The attendees at the selected governance forum (e.g. the CIO’s direct reports) similarly will not have direct control over all the necessary resources but they can be assigned responsibility for individual thematic risks and be made responsible for coordination of remediation across organizational boundaries.

Conclusion

It is very tempting to wait until all the contingency plans that are currently being invoked are stable and the gaps have been addressed before diverting attention to creating new continuity plans for the New Normal.  This is dangerous because the previously contingent resiliency risks that are now current resiliency risks of the new normal represent a creeping threat. It is possible to execute a parallel process to identify and prioritize mitigation of these risks by refocusing existing risk management resources and governance structures. An economic downturn is not normally the time to incur new expenses, but the identification of these new risks might be accelerated by leveraging pre-existing content (e.g. rich detailed taxonomies available from vendors).

---

Endnotes

Endnote 1

Examples of recent regulatory attention to resiliency risk include:

The Basel Committee for Banking Supervision (BCBS) has established a working group to define policy proposals for Operational Resiliency.  US regulators have indicated their interest including the publication by the New York Fed of an analysis of the Systemic Risk implications of cyber attacks.
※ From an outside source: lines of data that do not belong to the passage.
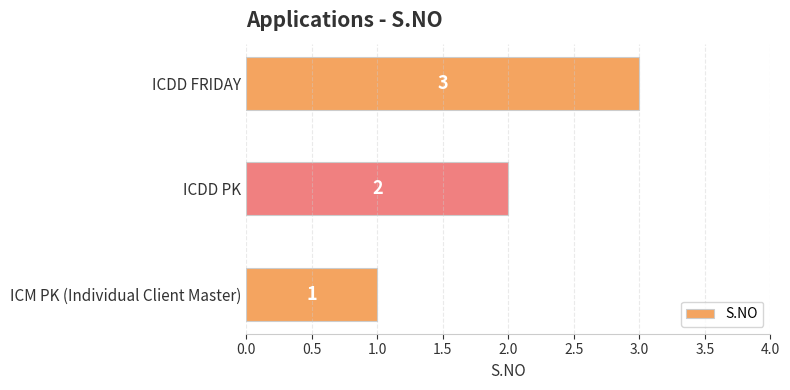

Count the number of categories in the chart.

3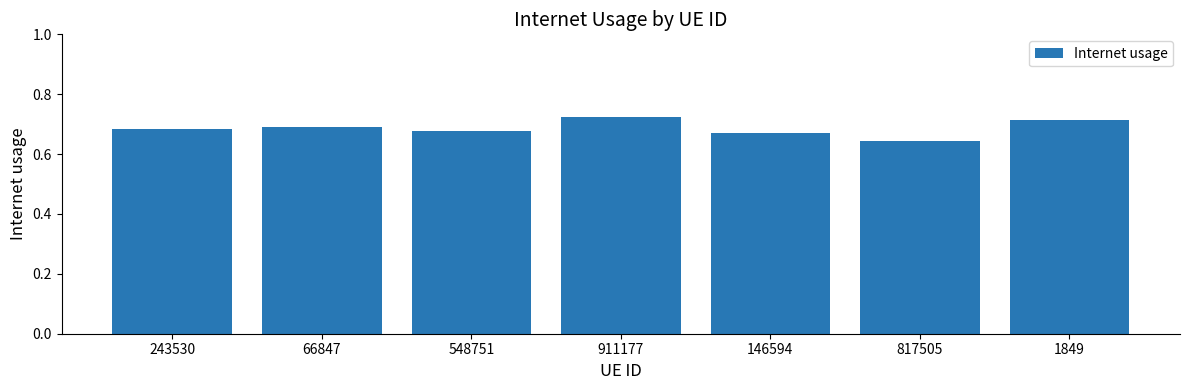

Where is the data nearest to the value 0?

817505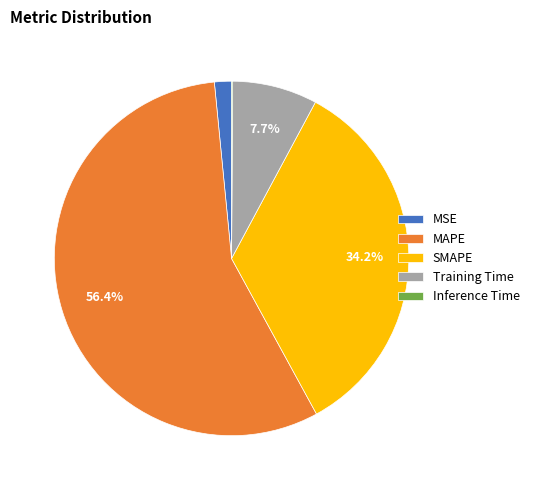

Does MAPE represent more than half of the total?

Yes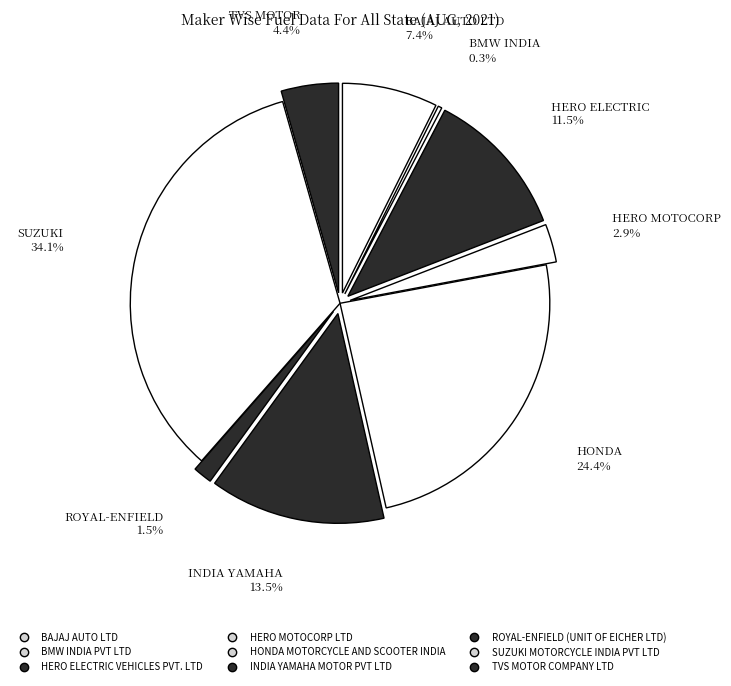

What percentage is the HERO ELECTRIC VEHICLES PVT. LTD slice, to the nearest percent?

11%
The Bank of England has gone further and has published proposed draft standards for operational resiliency that would apply to UK financial institutions including “Impact tolerances for important business services”. 

Endnote 2

The impact of a pandemic pandemic event seems to have been generally vastly underestimated at both an institutional and macroeconomic level.  For example, the World Bank estimated in 2006 that the next influenza pandemic could well cost the world economy up to two trillion US dollars.  The cost of the Coronavirus Aid, Relief, and Economic Security (CARES) Act passed in the US on March 27 2020 alone is equal to that estimate.